• _Work task_
Set down exactly the lines from the first line of the records through the line that contains "likely to cause supply to be inelastic.", and leave every picture out.

• _Dataset excerpts_
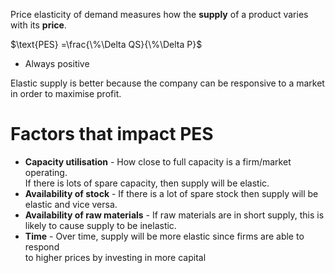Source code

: Price elasticity of demand measures how the **supply** of a product varies with
its **price**.

$\text{PES}  =\frac{\%\Delta QS}{\%\Delta P}$

- Always positive

Elastic supply is better because the company can be responsive to a market in order
to maximise profit.

# Factors that impact PES #
- **Capacity utilisation** - How close to full capacity is a firm/market operating.  
  If there is lots of spare capacity, then supply will be elastic.
- **Availability of stock** - If there is a lot of spare stock then supply will be  
  elastic and vice versa.
- **Availability of raw materials** - If raw materials are in short supply, this is  
  likely to cause supply to be inelastic.
- **Time** - Over time, supply will be more elastic since firms are able to respond  
  to higher prices by investing in more capital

• _Answer to the problem_
Source code

: Price elasticity of demand measures how the **supply** of a product varies with
its **price**.

$\text{PES}  =\frac{\%\Delta QS}{\%\Delta P}$

- Always positive

Elastic supply is better because the company can be responsive to a market in order
to maximise profit.

# Factors that impact PES #
- **Capacity utilisation** - How close to full capacity is a firm/market operating.  
  If there is lots of spare capacity, then supply will be elastic.
- **Availability of stock** - If there is a lot of spare stock then supply will be  
  elastic and vice versa.
- **Availability of raw materials** - If raw materials are in short supply, this is  
  likely to cause supply to be inelastic.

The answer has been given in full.